Nos países desenvolvidos, sinais são contraditórios, e alta da produção industrial pode ser apenas reposição de estoques "queimados"

Ásia "puxa o bloco" da recuperação; Brasil também tem desempenho positivo

FERNANDO CANZIAN
DE NOVA YORK

Manchete do britânico "Financial Times" na quinta-feira: "Indicadores mostram evidências de recuperação global". Manchete do mesmo jornal no dia seguinte: "Resultado grave no emprego derruba esperança de recuperação".
Nove meses depois do agravamento da crise financeira internacional, as economias emergentes e as mais avançadas começam a se "descolar".
Nos países em desenvolvimento, os sinais de aumento na produção e de recuperação no emprego e no crédito vão ficando cada vez mais consistentes.
A forte valorização de suas Bolsas de Valores é reflexo dessa nova conjuntura.
Os 22 países classificados como emergentes no índice da Morgan Stanley Capital International fecharam o primeiro semestre do ano com uma participação total de 24% no valor das ações negociadas ao redor do mundo, um recorde, e bem acima dos 18% de 2008.
Já nos países desenvolvidos, e principalmente nos EUA, os dados econômicos continuam extremamente contraditórios. E essas economias vêm se sustentando ainda basicamente por estímulos "artificiais", como gastos públicos sem precedentes e injeções de dinheiro trilionárias no mercado por meio dos bancos centrais.
A mudança de enfoque de um dia para o outro no "Financial Times" reflete um pouco dessa separação cada vez mais nítida entre emergentes e desenvolvidos. A grande dúvida é se os emergentes conseguirão sustentar ou acelerar esse crescimento sem que os países ricos saiam logo da recessão.
Enquanto os mercados do Brasil (alta de 26% na Bolsa no segundo trimestre), da China (25%) e da Índia (49%) sobem consistentemente, nos EUA (segundo o mais amplo índice da Bolsa de Valores de Nova York, o S&P 500) os ganhos do ano foram anulados na quinta-feira após ser conhecido o resultado do desemprego em junho: 467 mil demissões, 145 mil a mais do que o previsto.
Hoje, tanto os países integrantes da zona do euro como os EUA têm a mesma taxa de desemprego, de 9,5%. Nos EUA, enquanto o plano fiscal de US$ 787 bilhões espera criar 3,5 milhões de vagas, a atual recessão já fez desaparecer 6,5 milhões de empregos.
"Os números indicam uma forte e severa recessão e que não há nada que mostre que a economia [dos Estados Unidos] esteja começando a sair desse quadro", afirma Stuart Hoffman, economista-chefe do PNC Financial Services.
Cerca de 70% do PIB dos EUA depende do consumo das famílias, que têm hoje níveis de endividamento recorde.

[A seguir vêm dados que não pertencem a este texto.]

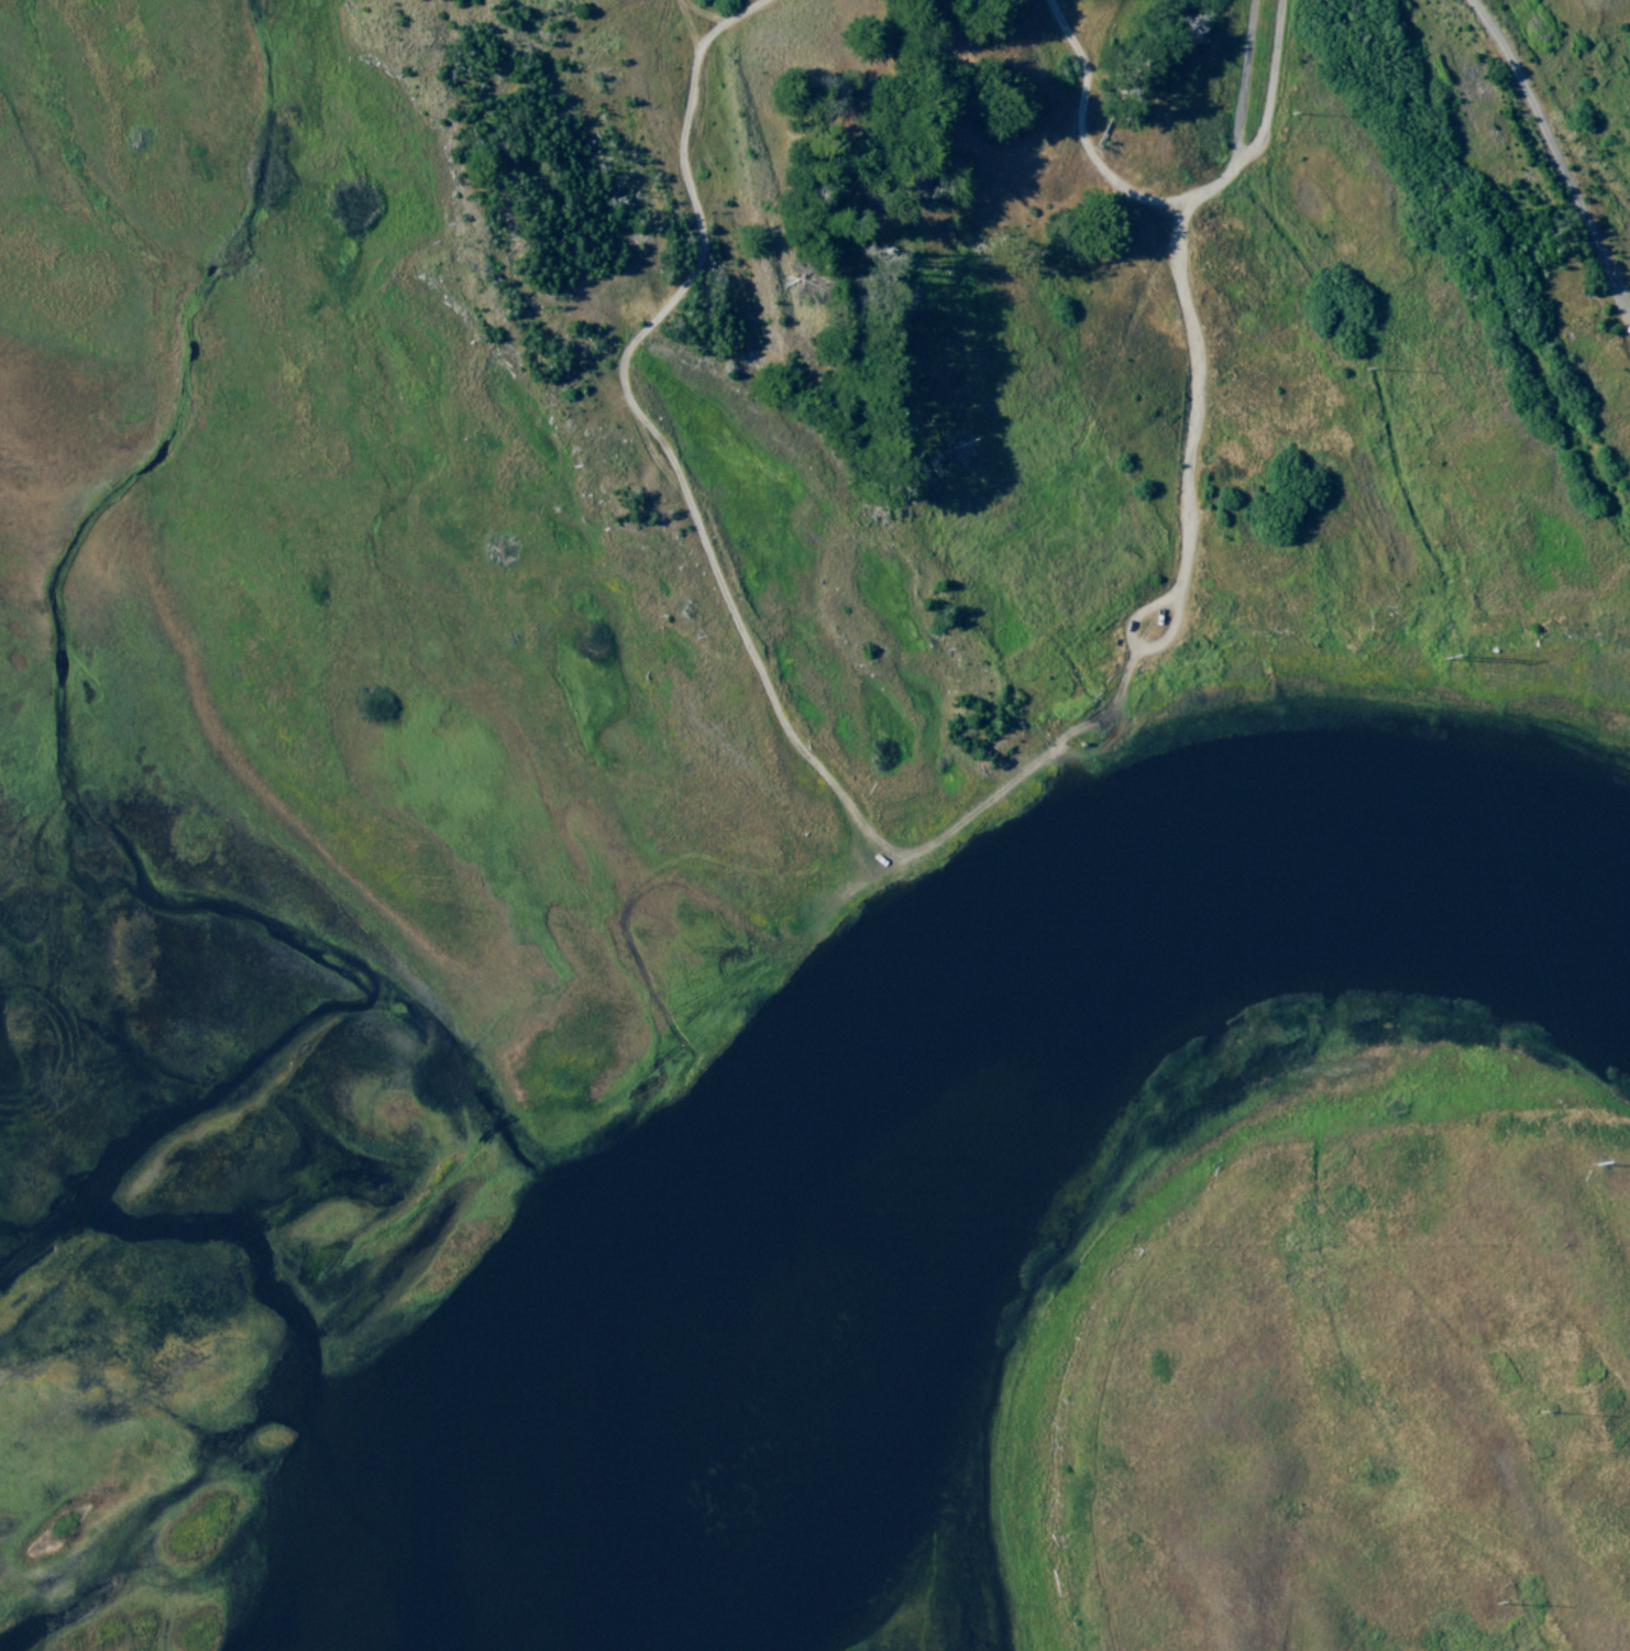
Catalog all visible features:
road: (1084, 133)
road: (1246, 152)
road: (1554, 155)
road: (653, 430)
road: (1190, 444)
road: (754, 970)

As pessoas perdem seus empregos e suas casas. Ao mesmo tempo, os bancos vêm cortando agressivamente o crédito ao consumo por temerem calotes.
Os norte-americanos também estão poupando mais, cerca de 7% da renda disponível, o maior patamar em 15 anos. Tudo somado, será difícil a economia decolar nessas condições.
Daí os fortes estímulos estatais, que, muitos avaliam, terão de ser reforçados, complicando o problema do endividamento norte-americano. A dívida pública do país como proporção do PIB deve subir dos atuais 44% para 65% em 2010, segundo projeções oficiais.
Para Barry Knapp, do Barclays Capital, a valorização da Bolsa nos EUA até a forte queda após o resultado do desemprego na quinta-feira mostrou que "os fundamentos da economia ainda estão bem atrás das expectativas dos otimistas".

Efeito Ásia
Relatório do IIF (International Finance Institute) distribuído na semana passada a seus 375 integrantes (entre bancos e instituições financeiras) diz que "os emergentes saíram na frente na atual recuperação, com os asiáticos puxando o bloco".
Chris Williamson, economista da consultoria Markit Economics, afirma acreditar que o restante da recuperação global poderá ser influenciado pela China, que registrou em junho o terceiro mês consecutivo de crescimento na produção industrial.
O Brasil parece ir no mesmo caminho. A produção industrial física aumentou 1,3% em maio com relação ao mês imediatamente anterior. Em abril, a variação havia sido positiva em 1,2%.
Já sobre os países desenvolvidos, o IIF levanta a dúvida sobre se a recente recuperação da produção industrial não se trata apenas de reposição de estoques "queimados" nos piores meses da crise, entre outubro de 2008 e janeiro deste ano.
Uma das exceções pode ser o Japão, onde a produção industrial cresceu mais do que o previsto no segundo trimestre (6% em maio a exemplo de abril, em relação aos meses anteriores), puxada tanto pela renovação dos estoques como pela crescente demanda asiática.
Nos EUA, principalmente, apesar de várias medidas tomadas para recuperar a economia, não surtiram nenhum efeito ainda ações para estabilizar o mercado de crédito a empresas e consumidores e para segurar os preços das residências, que continuam em queda.
Pior: o volume de financiamentos em atraso e de pessoas sendo despejadas por falta de pagamento em suas prestações continua batendo recorde.
Após plano lançado pelo governo em março para refinanciar até 5 milhões de dívidas imobiliárias, apenas 20 mil foram bem-sucedidas até a metade de junho.
A estabilização do mercado imobiliário nos EUA é fundamental, pois as pessoas não apenas contraem dívidas dando suas casas como garantias (quanto menor seu preço, mais difícil pagar ou rolar o empréstimo), assim como os bancos continuam enfrentando perdas bilionárias com os financiamentos em atraso do setor.